Planned Parenthood: Keep Parents in the Dark About Teen’s Abortion

Opinion   |   Steven Ertelt   |   Oct 16, 2012   |   11:00AM   |   Washington, DC

In Planned Parenthood of the Heartland’s Fiscal Year 2011 report, it boasts as one of its achievements for the year “actively work[ing] against…[a bill] requiring parental consent for a minor to receive abortion care.” [i] This Planned Parenthood affiliate’s opposition to a proposed parental involvement law is far from unique.

Planned Parenthood routinely opposes parental involvement legislation,[ii] and initiates legal challenges to newly enacted laws.[iii]

This contempt for laws supported by the vast majority of Americans, along with the fact that some Planned Parenthood affiliates have exhibited a pattern of violating and circumventing these laws once they are enacted,[iv] call into question whether Planned Parenthood truly is the “defender” of women and families that it so-publicly holds itself out to be.

Planned Parenthood’s actions are stunning, given that parental consent laws—laws that protect the health and well-being of minors, respect parental rights, and save the lives of unborn babies—have a 71 percent nationwide approval rating.[v] In fact, 39 states currently have enforceable parental involvement laws.

Efforts to bolster parental involvement requirements saw a rebirth in 2011. At least 24 states considered one or more measures to enact new, or to strengthen existing, parental consent or notification requirements.
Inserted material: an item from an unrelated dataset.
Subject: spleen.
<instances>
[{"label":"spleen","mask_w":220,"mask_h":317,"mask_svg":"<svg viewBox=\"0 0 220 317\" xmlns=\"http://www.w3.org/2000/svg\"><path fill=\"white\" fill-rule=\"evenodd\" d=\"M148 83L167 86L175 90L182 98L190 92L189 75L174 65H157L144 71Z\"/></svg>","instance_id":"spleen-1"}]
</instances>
Six of these states were successful,[vi] and at least one additional state will have a parental notice law on the ballot in November 2012.[vii]

Why do the majority of Americans support parental involvement laws?

  • Parents usually possess information essential to a physician’s exercise of his or her best medical judgment concerning the minor child.
  • The medical, emotional, and psychological consequences of abortion are often serious and can be lasting, particularly when the patient is immature.[viii]
  • Parents who are aware that their daughter has had an abortion may better ensure the best post-abortion medical care.
  • Girls who obtain “secret” abortions often do so at the behest of the older men who impregnated them, and then return to abusive situations. News stories frequently reveal yet another teen who has been sexually abused by a person in authority—a coach, teacher, or someone else.[ix] Daily, teens are taken to abortion clinics without the consent or even the knowledge of their parents.

Quite simply, minor girls are at risk in every state in which parental involvement laws have not been enacted or are easily circumvented.

Fighting Tooth and Nail Against Legislation that Safeguards Minor Girls

As highlighted above, in 2011, Planned Parenthood of the Heartland opposed LB 690, parental consent legislation designed to protect the health and welfare of minor girls in Nebraska.[x] Planned Parenthood of the Heartland testified against LB 690, stating that it “creates potential harm for young women” and that it would be better to stop “putting so much time and energy into the issue of abortion.”[xi] On the contrary, studies demonstrate that parental involvement laws actually decrease the incidence of risky sexual behavior among teenagers [xii] and reduce the teenage demand for abortion.[xiii]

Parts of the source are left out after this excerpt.